Likely follow-up extensions:

  • Cross-region matchmaking during low-traffic hours. Federated matchmaker queries peer regions if local pool is too small; selects the lower-RTT one for the chosen server location.
  • Parties / pre-formed groups. Add party_id (already in the schema). Matchmaker accepts parties as atomic units; widens rating window faster for parties to avoid starvation.
  • Spectator mode. Read-only join to an active GameSession. Separate “spectator” QUIC connection that receives state deltas only, no input. Latency budget relaxed.
  • Replay capture. Server records state deltas to object storage on session end. A separate API serves the replays.
  • Cross-platform play. Identity layer abstracts the platform (Steam, PSN, Xbox Live). Matchmaking is platform-agnostic; the game server enforces input-method fairness (controller vs keyboard/mouse) as a separate dimension.

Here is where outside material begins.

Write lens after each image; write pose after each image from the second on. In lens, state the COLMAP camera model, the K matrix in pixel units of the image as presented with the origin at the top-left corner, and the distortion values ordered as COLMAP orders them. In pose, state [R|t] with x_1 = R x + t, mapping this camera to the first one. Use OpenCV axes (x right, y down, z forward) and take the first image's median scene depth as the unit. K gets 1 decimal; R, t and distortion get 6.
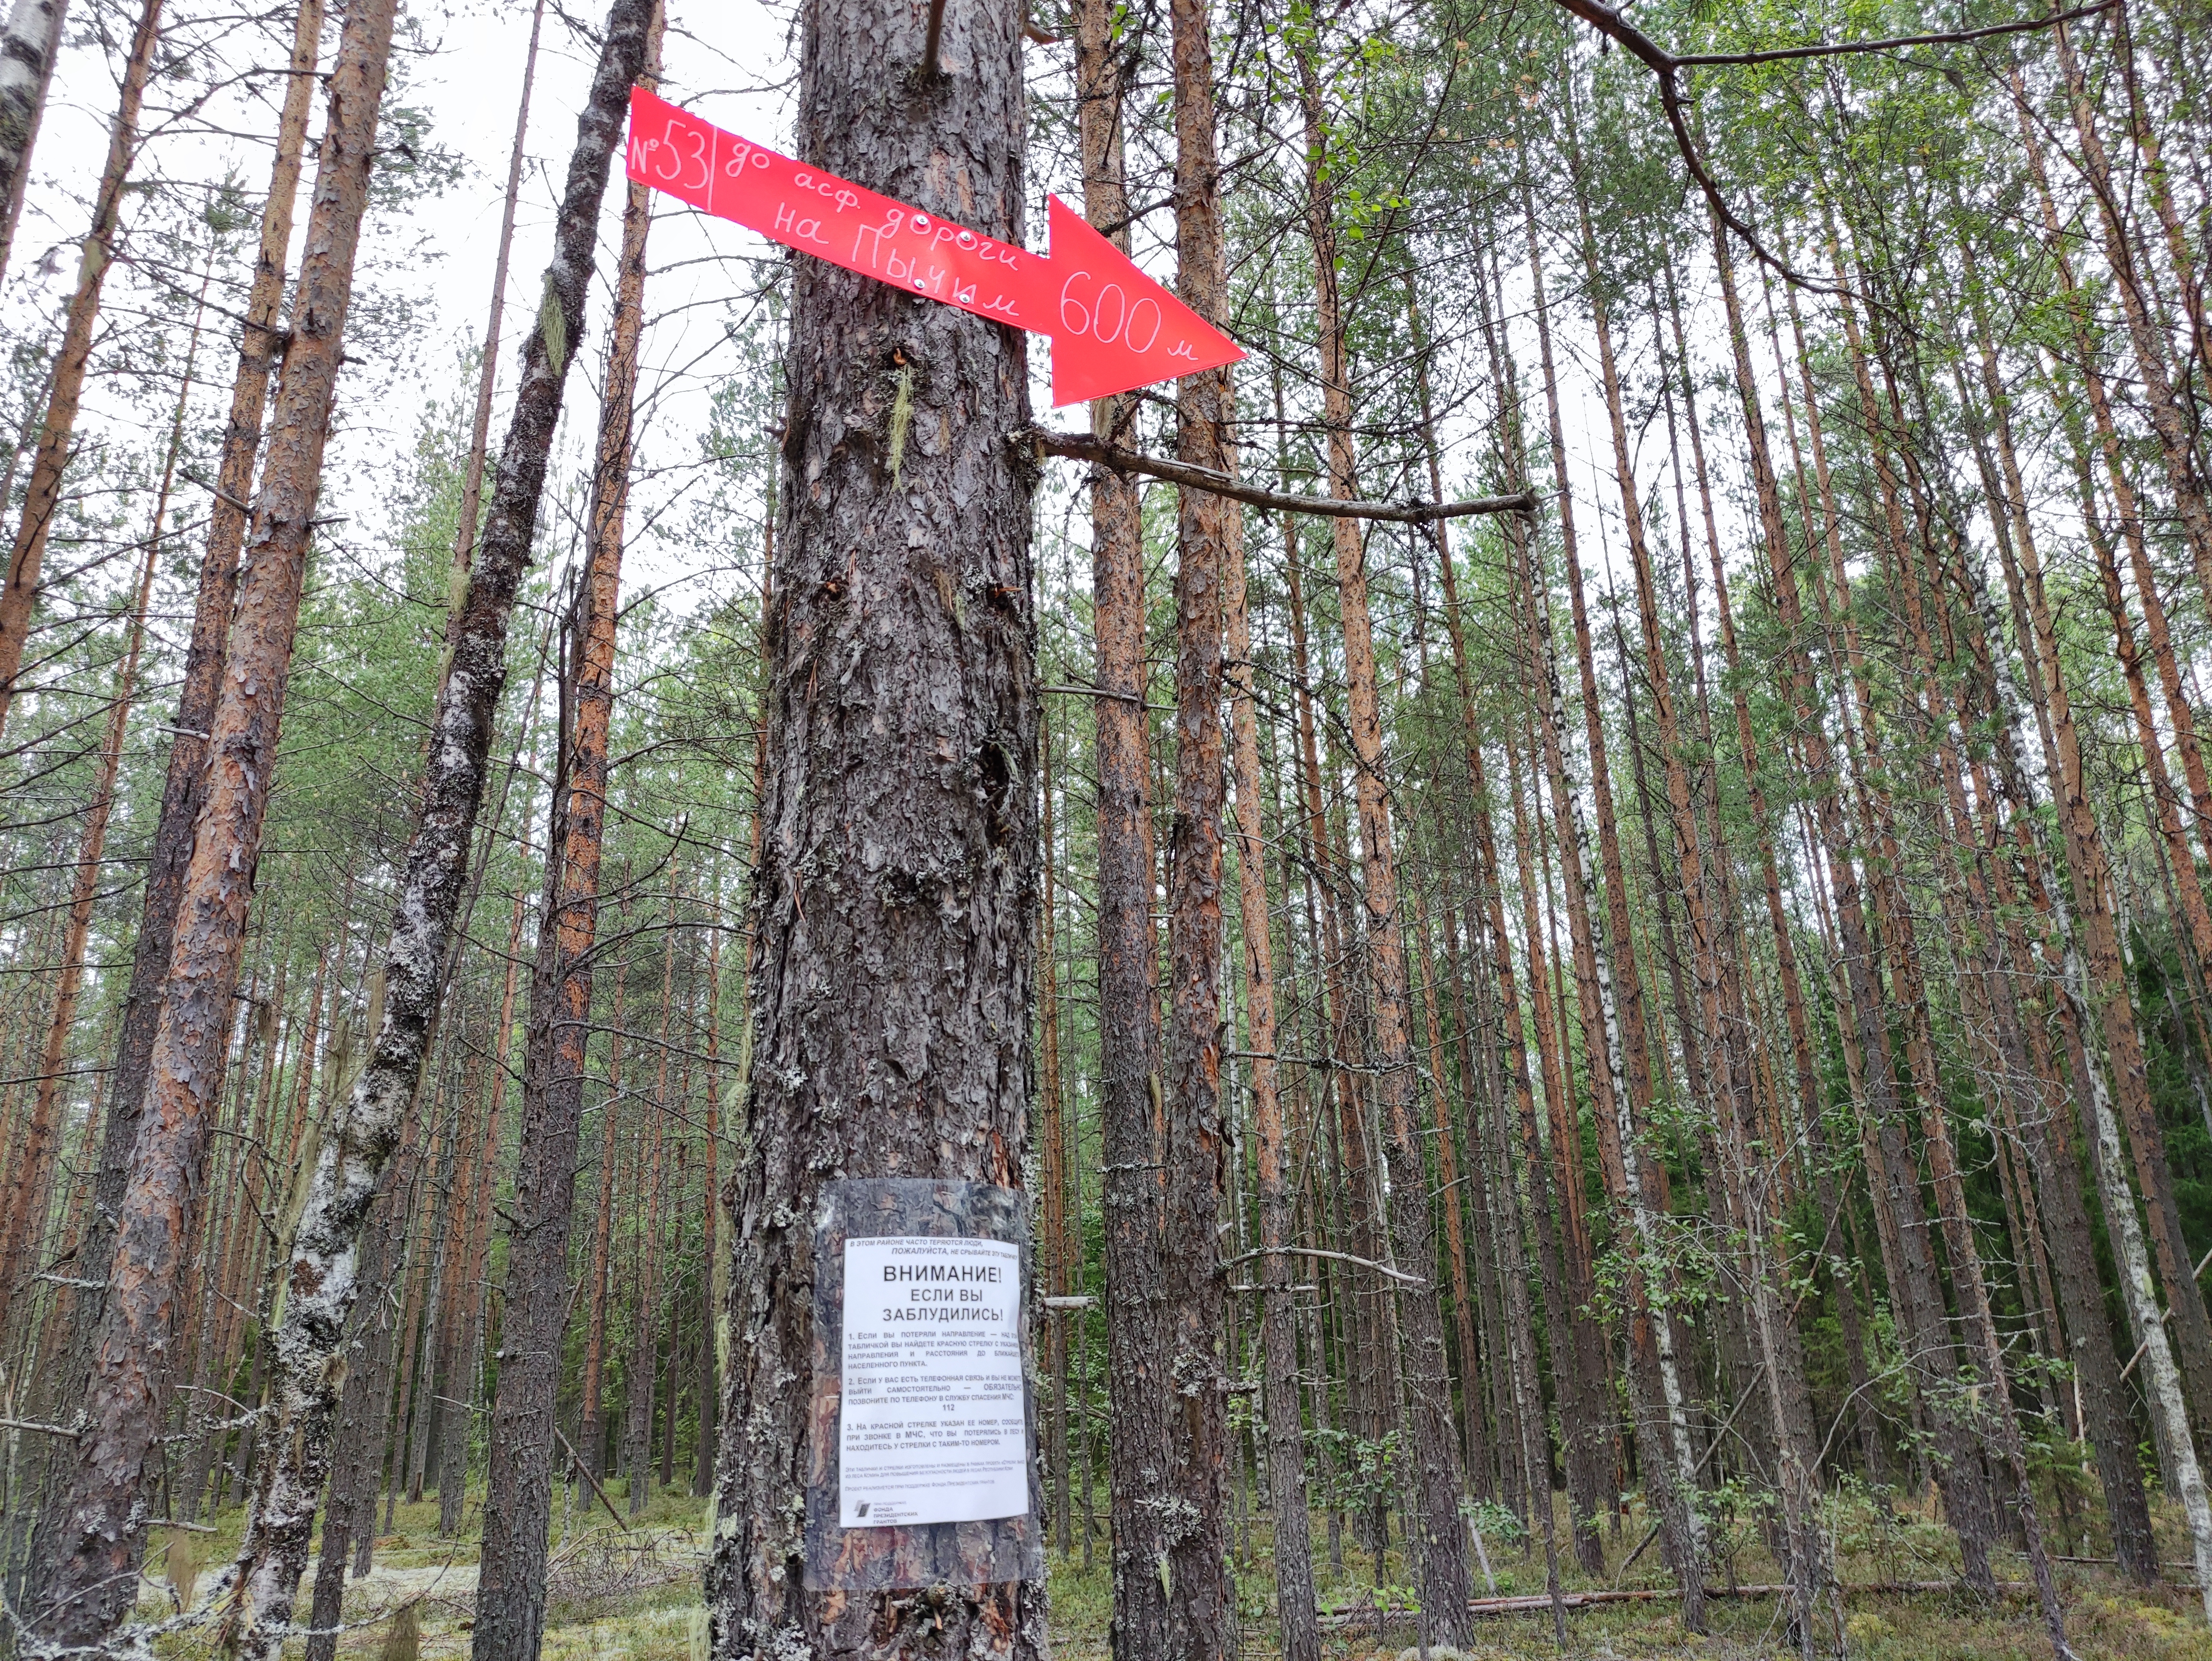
lens RADIAL K [[1629.8, 0, 1114.0], [0, 1629.8, 813.9], [0, 0, 1]] dist [0.060930, -0.064396]
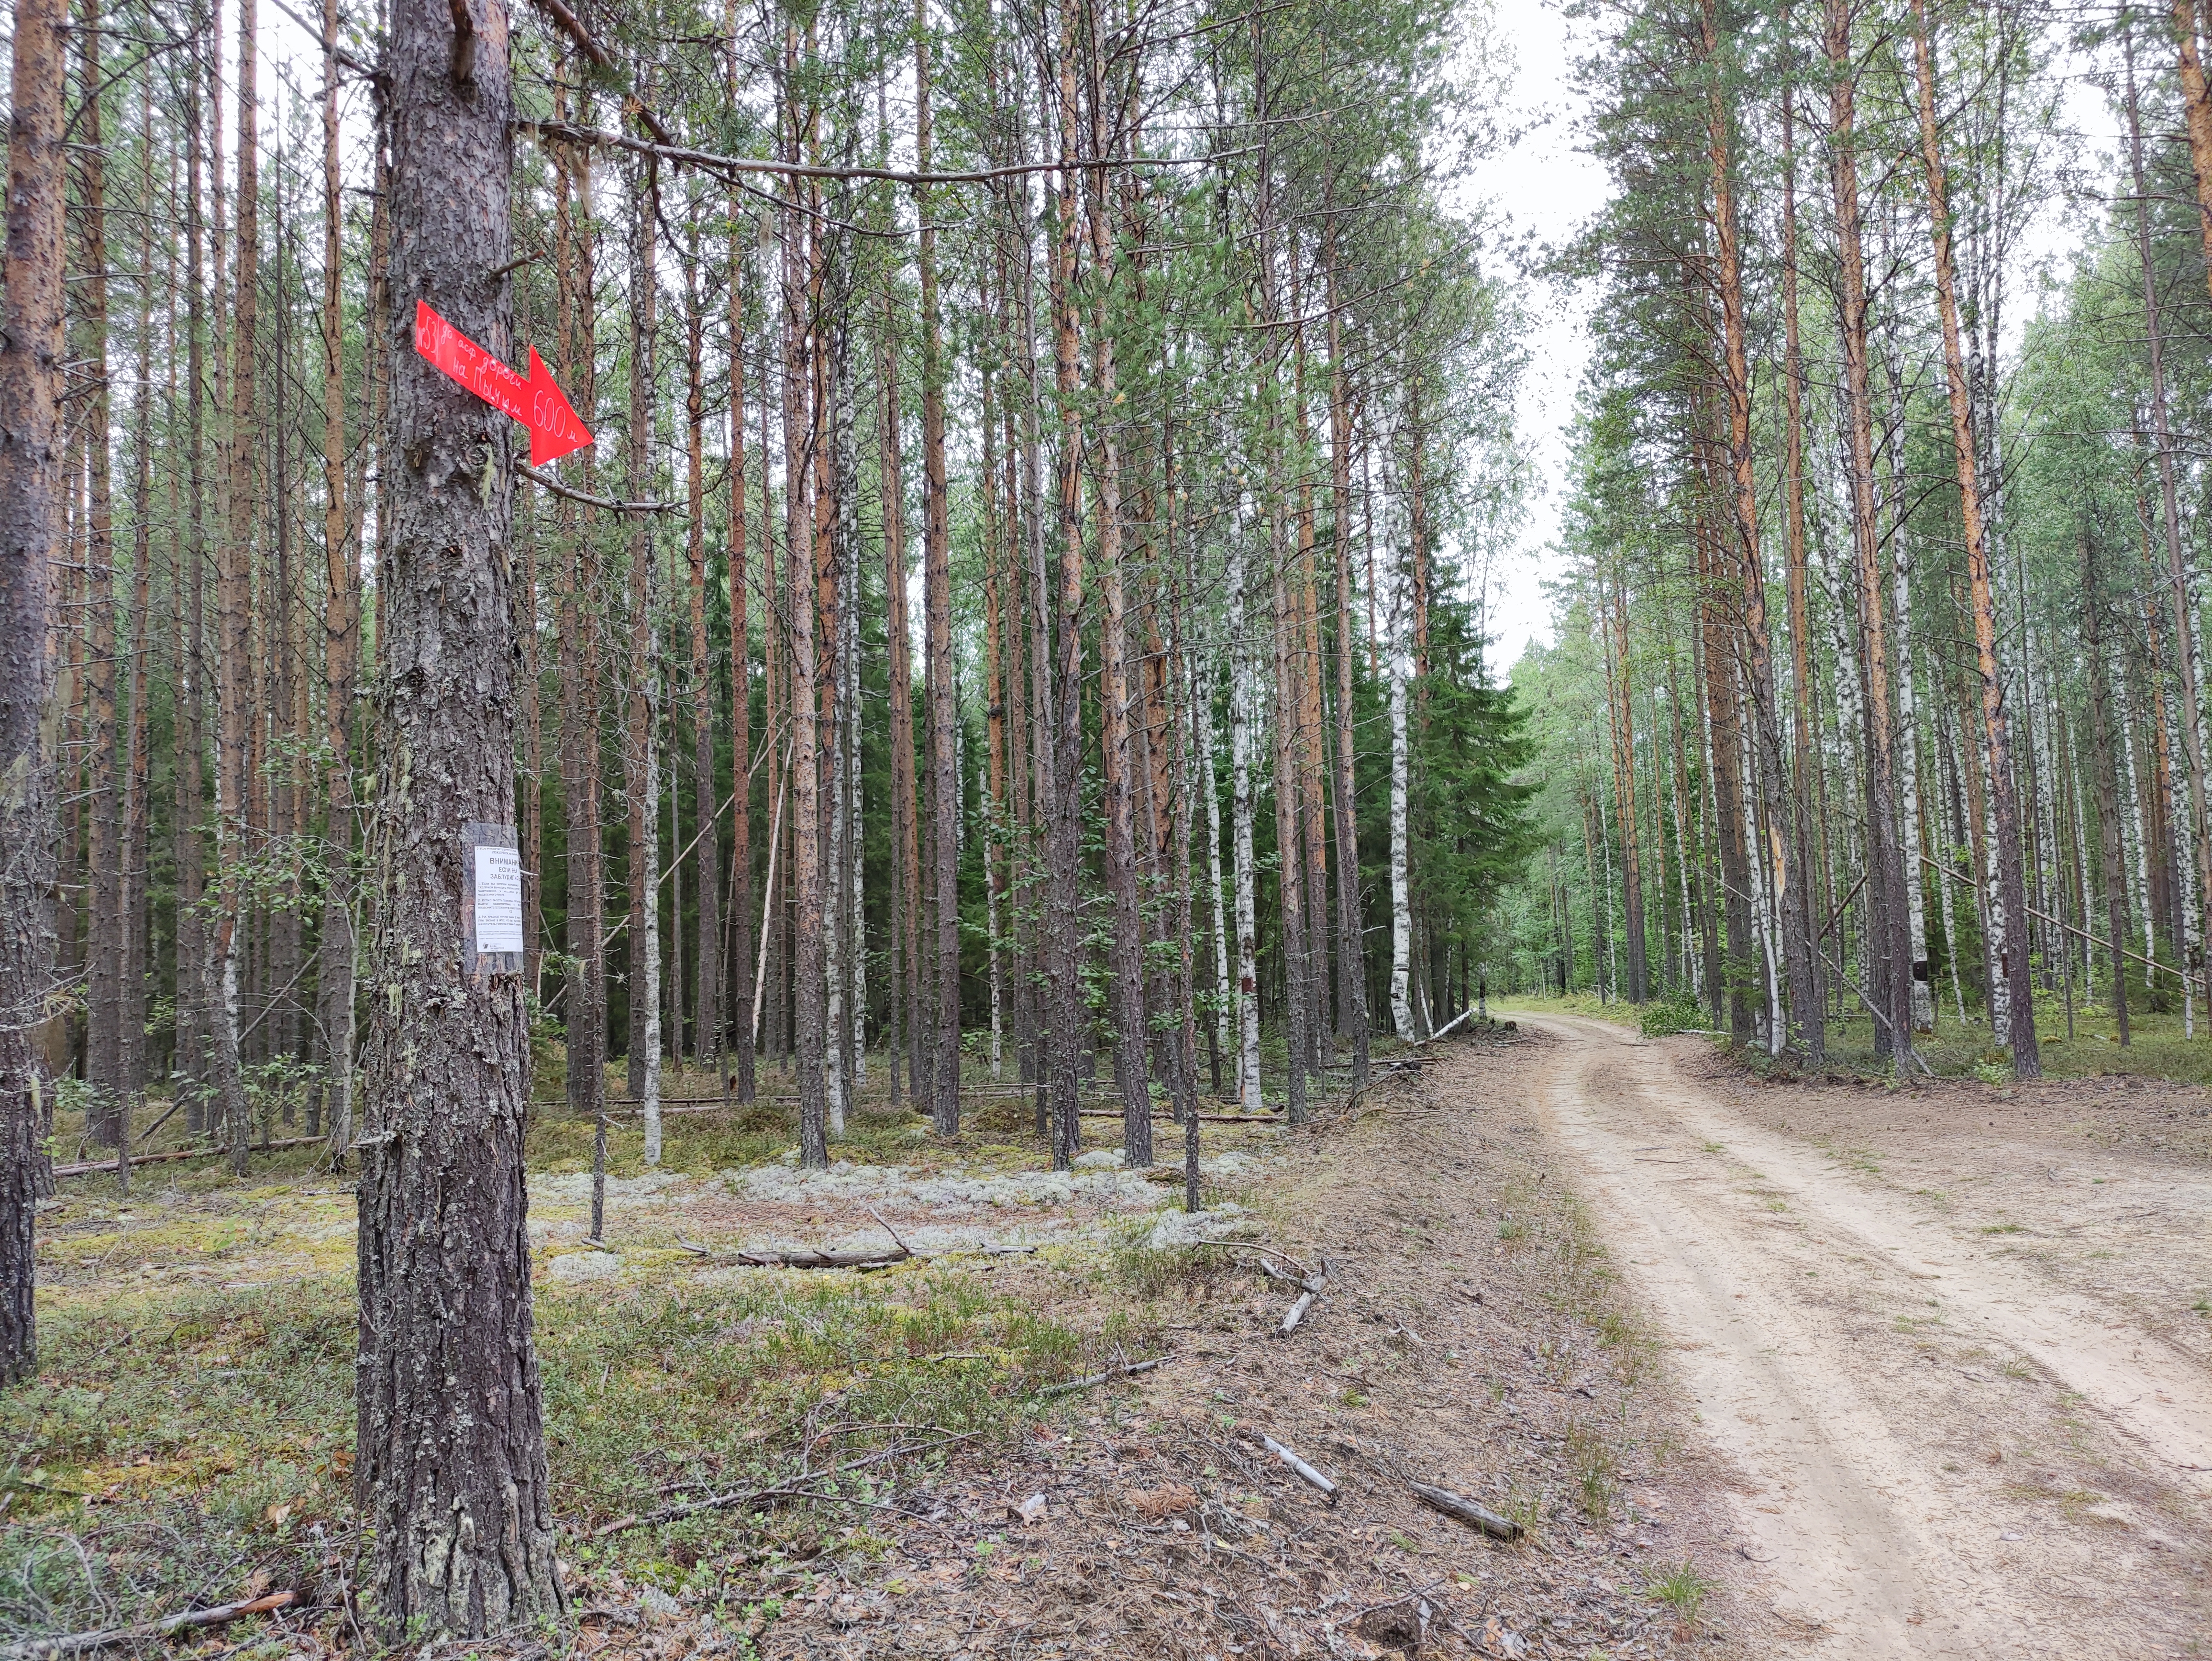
lens RADIAL K [[1629.8, 0, 1114.0], [0, 1629.8, 813.9], [0, 0, 1]] dist [0.060930, -0.064396]
pose [[0.646821, 0.076858, 0.758759, -1.222367], [-0.242360, 0.964049, 0.108953, -0.250972], [-0.723107, -0.254366, 0.642195, -1.099176]]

Mock interview follow-ups#

  • “Why not put game state behind WebSocket?” Head-of-line blocking on TCP makes packet loss expensive. UDP / QUIC are designed exactly for this case — drop a stale tick, keep going.
  • “How do you prevent cheating?” Server is authoritative for everything game-affecting (positions, hits, hitboxes). Clients send inputs only. Anti-cheat signals (input timing, view-angle micro-patterns) stream to a separate offline pipeline that decides bans asynchronously. Per-match cheat detection at the API layer would have to be perfect not to false-positive, and it can’t be.
  • “How do you scale matchmakers?” Per-region, per-mode shards. Each shard is a bounded queue plus a window-expansion loop. Cross-shard match-finding is opt-in for low-traffic hours.
  • “What if the game server crashes mid-match?” Players see disconnect. Reconnect window opens. If session is unrecoverable, match is voided and players’ MMR is restored. The leaderboard never gets a MatchResult so the rating doesn’t move.
  • “How does the leaderboard not become a hot spot?” CDN with 60 s TTL. Writes (match results) are aggregated upstream and flushed to the underlying store at most every 30 s. Top-100 lists are pre-computed.
  • “Why isn’t your game state API a documented public REST API?” Because the engine talks the wire protocol directly. The public surface is the SDK; the wire is an implementation detail and changes with the engine version. REST is the wrong granularity for 64 Hz ticks.
  • “How do you handle a DDoS on the matchmaking API?” Rate-limit per IP at the gateway; token-bucket per authenticated player. Drop unauthenticated traffic at the edge. The state-plane (UDP) is protected by the fact that session_token is required and short-lived — flooding random ports gets nowhere.